RegEx quick reference (contributed by Citizen Drago)
Because a RegEx search can do much more than only match literal pieces of text, there are certain characters reserved for special use, which are usually called "metacharacters". If you need to match any metacharacters as a literal character in a regex you have to "escape" them by putting a backslash \ in front of them.
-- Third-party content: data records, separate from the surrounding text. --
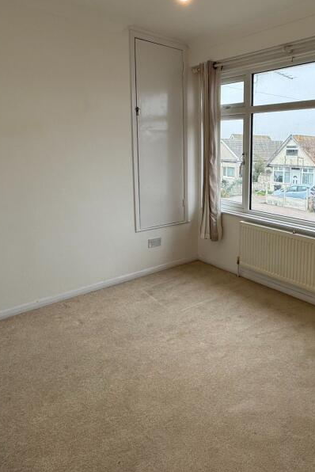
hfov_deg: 49.0
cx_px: 242
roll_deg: -1.0
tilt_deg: -7.0
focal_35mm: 25
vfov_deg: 70.7
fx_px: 328
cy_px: 188
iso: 40
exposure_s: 1/341
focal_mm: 2.22
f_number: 2.2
The following metacharacters that must be escaped if you want to literally match them in a RegEx, their names and their metacharacter functions are as follows:
| [ | "Opening Bracket" or "(Box or Square) Bracket" | Starts a "Character Class" |
| ( | "Opening Parenthesis" or "Opening Round Bracket" | Starts a "Capture Group" |
| ) | "Closing Parenthesis" or "Closing Round Bracket" | Closes a "Capture Group" |
| \ | "Backslant" or "Backslash" | Indicates a literal character or a RegEx token with a special meaning |
| | | "Pipe" or "Vertical Bar" | Separates alternate match choices |
| ? | "Question Mark" | Preceding item is optional, it can match 0 or 1 times |
| * | "Asterisk" "Star" or "Splat" | Preceding item will match 0 or more times |
| + | "Plus" or "Plus Sign" | Preceding item will match 1 or more times |
| { | "Opening Brace" or "Opening Curly Bracket" | Starts a repetition sequence |
| } | "Closing Brace" or "Closing Curly Bracket" | Ends a repetition sequence |
| ^ | "Caret" or "Circumflex" | Start of String Anchor |
| $ | "Dollar Sign" | End of String Anchor |
| . | "Period" or "Dot" | Matches (almost) ANY character (Use sparingly, especially with repetition!!) |
Additionally, since the IgnorePatternWhitespace RegEx option is enabled in Woofy, two more characters must be escaped to be used in a match:
| "Space" | A Space character - Can be matched by "\ " or by "\s" but "\s" will also match "Tab", "Line Feed" and "Carriage Return" characters | |
| # | "Number Sign" or "Pound Sign" | Comment character - # and anything following are ignored until the next non-comment character after an "End of Line" character is reached |
Also, you should remember - especially when testing - that Woofy enables the following options when matching regular expressions IgnoreCase, Multiline and IgnorePatternWhitespace.